Given text:

# Coding of auditory space in the mouse superior colliculus

> **NIH NIH R01** · UNIVERSITY OF CALIFORNIA SANTA CRUZ · 2023 · $88,287

## Abstract

The Superior Colliculus (SC) plays an essential role in processing auditory information to assess saliency
and promote action; however, the underlying cell types and circuitry used to encode sound source locations
remain largely unknown. Work done in primates and ferrets has shown that the receptive fields (RFs) of
neurons in the deep SC (dSC) are organized in a 2-dimensional map of auditory space. This has recently been
shown to also be true in the mouse, an organism that already has molecular and genetic tools available that
will allow us to dissect circuitry to understand how this map forms.
 The overall objective of this application is to determine the functional properties of auditory neurons in the
mouse SC, determine how these properties are encoded, and determine which brainstem and cortical inputs
influence these properties. Our central hypothesis is that a combination of interaural level differences (ILD) and
two sets of spectral cues are used to compute a 2-dimensional map of sound space; these are inherited from
different brainstem regions and are modulated by the cortex. The goal of Specific Aim 1 is to test the
hypothesis that the 2-dimensional map of sound space is encoded by the SC using a combination of ILDs and
two sets of spectral cue patterns. To achieve this we will stimulate awake head-fixed mice, allowed to freely
run on a treadmill, with spatially/temporally/spectrally restricted auditory stimuli, then simultaneously record SC
neuronal response properties of thousands of auditory responsive neurons. Data analysis will determine the
spatiotemporal and spectral/temporal receptive fields (RFs) of auditory neurons, their locations within the SC,
the dependence of their RFs on ILDs and specific frequency combinations, and if these properties are
modulated by locomotion. Experiments proposed in Specific Aim 2 will test the hypothesis that the SC
computes sound location by combining inputs from different brainstem nuclei. We will record the response
properties of the brachium of the inferior colliculus, the external nucleus of the IC, and the nucleus of the lateral
lemniscus to auditory stimuli, and compare their RF properties to those in the SC. We will also use
optogenetics to selectively excite or inhibit neurons that project from these areas to the SC in order to identify
their specific contributions to the SC responses. In Specific Aim 3 we test the hypothesis that the direct
projection from the auditory cortex to the SC is used to modulate the response properties of dSC neurons by
measuring the response properties of auditory SC neurons both in mice that lack a cortico-collicular projection,
and in those that have their auditory cortico-collicular projection silenced via optogenetics.

Prompt 1: List the brain structures outside the superior colliculus whose response properties the abstract on auditory space in the mouse superior colliculus says will be recorded under Specific Aim 2.
Prompt 2: Duplicate the part of the mouse superior colliculus abstract from "# Coding of" to "this map forms.", word for word.
Prompt 3: Pick up the abstract on auditory space in the mouse superior colliculus after its last sentence and continue it.

Available data:
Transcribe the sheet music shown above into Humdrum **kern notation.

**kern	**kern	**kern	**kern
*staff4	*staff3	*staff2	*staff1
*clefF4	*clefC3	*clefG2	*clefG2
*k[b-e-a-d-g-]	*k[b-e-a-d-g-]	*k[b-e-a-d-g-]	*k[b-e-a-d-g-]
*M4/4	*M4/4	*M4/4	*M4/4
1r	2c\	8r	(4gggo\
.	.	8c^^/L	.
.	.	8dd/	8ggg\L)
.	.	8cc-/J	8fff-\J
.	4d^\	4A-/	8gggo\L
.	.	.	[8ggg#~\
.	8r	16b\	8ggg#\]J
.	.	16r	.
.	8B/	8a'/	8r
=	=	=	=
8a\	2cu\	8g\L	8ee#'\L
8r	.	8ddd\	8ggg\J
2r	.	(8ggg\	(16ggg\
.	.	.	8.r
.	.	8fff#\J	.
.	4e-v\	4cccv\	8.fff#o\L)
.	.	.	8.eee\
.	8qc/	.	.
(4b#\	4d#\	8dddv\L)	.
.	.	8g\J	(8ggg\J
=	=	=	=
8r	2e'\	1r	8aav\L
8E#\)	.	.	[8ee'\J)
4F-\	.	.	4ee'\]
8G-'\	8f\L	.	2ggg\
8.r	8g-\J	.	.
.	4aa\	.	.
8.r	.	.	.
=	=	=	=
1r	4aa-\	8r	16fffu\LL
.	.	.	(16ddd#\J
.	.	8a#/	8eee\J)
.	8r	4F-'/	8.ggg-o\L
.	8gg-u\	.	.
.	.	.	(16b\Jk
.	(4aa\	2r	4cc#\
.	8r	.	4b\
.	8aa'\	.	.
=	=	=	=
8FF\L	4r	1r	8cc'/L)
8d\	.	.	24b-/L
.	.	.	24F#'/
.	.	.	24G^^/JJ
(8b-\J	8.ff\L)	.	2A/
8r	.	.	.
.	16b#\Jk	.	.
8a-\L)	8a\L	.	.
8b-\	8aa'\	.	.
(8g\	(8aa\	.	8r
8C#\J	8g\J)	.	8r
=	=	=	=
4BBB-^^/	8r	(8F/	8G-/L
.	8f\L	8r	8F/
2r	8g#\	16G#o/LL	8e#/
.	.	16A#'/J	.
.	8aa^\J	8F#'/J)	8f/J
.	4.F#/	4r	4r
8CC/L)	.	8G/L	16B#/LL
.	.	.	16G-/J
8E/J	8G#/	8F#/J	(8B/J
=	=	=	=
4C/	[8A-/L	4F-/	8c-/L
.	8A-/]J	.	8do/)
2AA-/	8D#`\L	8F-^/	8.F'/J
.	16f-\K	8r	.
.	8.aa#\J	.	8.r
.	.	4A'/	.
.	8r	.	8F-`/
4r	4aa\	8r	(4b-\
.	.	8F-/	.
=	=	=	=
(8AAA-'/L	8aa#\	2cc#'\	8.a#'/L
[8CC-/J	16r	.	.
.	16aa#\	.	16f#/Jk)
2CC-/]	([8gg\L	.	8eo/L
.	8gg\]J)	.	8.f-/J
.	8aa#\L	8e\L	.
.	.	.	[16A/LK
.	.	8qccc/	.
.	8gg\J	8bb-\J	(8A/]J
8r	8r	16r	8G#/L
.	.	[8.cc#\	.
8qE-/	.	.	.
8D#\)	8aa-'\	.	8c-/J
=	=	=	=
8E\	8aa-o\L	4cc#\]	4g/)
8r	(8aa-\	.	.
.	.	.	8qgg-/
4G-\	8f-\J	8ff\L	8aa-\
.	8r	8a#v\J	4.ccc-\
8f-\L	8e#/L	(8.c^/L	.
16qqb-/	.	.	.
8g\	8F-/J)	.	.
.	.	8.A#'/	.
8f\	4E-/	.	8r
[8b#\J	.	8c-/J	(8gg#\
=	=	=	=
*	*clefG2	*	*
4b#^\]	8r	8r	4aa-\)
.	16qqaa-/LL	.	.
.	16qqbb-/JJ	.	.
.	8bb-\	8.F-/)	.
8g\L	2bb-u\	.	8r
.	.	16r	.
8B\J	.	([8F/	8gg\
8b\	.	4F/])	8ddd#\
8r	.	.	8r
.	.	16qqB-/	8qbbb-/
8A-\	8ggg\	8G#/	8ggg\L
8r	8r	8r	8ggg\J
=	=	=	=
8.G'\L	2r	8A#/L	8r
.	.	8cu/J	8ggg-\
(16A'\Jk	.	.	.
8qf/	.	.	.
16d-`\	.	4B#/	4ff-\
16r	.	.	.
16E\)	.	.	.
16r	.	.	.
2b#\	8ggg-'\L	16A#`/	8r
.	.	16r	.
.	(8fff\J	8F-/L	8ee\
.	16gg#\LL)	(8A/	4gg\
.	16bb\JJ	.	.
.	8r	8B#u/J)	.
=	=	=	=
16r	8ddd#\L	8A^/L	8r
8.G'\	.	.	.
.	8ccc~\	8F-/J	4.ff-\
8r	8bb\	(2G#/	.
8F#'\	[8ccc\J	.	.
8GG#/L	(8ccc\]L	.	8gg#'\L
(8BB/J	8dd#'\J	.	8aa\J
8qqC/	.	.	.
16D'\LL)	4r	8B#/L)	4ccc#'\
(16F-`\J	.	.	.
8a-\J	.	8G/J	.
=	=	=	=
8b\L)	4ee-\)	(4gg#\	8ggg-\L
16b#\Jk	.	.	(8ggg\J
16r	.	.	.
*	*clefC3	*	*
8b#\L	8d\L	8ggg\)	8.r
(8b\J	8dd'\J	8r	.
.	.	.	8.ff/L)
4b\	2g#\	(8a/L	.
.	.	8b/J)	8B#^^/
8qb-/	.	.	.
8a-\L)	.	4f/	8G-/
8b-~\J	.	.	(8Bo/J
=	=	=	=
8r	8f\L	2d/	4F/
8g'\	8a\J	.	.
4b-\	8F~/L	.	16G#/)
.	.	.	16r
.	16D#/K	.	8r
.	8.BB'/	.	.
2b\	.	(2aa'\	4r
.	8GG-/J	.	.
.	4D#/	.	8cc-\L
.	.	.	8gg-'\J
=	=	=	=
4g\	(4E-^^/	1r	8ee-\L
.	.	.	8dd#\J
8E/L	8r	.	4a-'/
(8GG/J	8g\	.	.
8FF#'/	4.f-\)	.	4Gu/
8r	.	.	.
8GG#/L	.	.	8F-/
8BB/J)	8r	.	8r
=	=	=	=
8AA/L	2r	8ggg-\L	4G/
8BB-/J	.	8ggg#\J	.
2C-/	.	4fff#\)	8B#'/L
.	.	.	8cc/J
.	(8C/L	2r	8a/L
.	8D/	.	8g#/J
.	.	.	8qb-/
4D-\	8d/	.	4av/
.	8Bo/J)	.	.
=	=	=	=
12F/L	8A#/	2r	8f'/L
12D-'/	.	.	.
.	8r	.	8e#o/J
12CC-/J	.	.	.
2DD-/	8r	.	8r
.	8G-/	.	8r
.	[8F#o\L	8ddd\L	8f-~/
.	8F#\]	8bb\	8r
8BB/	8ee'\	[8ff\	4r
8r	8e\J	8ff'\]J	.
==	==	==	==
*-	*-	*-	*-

Answer 1:
- the brachium of the inferior colliculus
- the external nucleus of the IC
- the nucleus of the lateral lemniscus

Answer 2:
# Coding of auditory space in the mouse superior colliculus

> **NIH NIH R01** · UNIVERSITY OF CALIFORNIA SANTA CRUZ · 2023 · $88,287

## Abstract

The Superior Colliculus (SC) plays an essential role in processing auditory information to assess saliency
and promote action; however, the underlying cell types and circuitry used to encode sound source locations
remain largely unknown. Work done in primates and ferrets has shown that the receptive fields (RFs) of
neurons in the deep SC (dSC) are organized in a 2-dimensional map of auditory space. This has recently been
shown to also be true in the mouse, an organism that already has molecular and genetic tools available that
will allow us to dissect circuitry to understand how this map forms.

Answer 3:
The proposed research plan is significant because the results will establish the mouse SC as a model to study
auditory spatial mapping and eventually auditory/visual spatial integration. Our findings will also lead to a better
understanding of...

## Key facts

- **NIH application ID:** 10840631
- **Project number:** 3R01DC018580-03S1
- **Recipient organization:** UNIVERSITY OF CALIFORNIA SANTA CRUZ
- **Principal Investigator:** DAVID A FELDHEIM
- **Activity code:** R01 (R01, R21, SBIR, etc.)
- **Funding institute:** NIH
- **Fiscal year:** 2023
- **Award amount:** $88,287
- **Award type:** 3
- **Project period:** 2021-03-01 → 2026-02-28

## Primary source

NIH RePORTER: https://reporter.nih.gov/project-details/10840631

## Citation

> US National Institutes of Health, RePORTER application 10840631, Coding of auditory space in the mouse superior colliculus (3R01DC018580-03S1). Retrieved via AI Analytics 2026-05-22 from https://api.ai-analytics.org/grant/nih/10840631. Licensed CC0.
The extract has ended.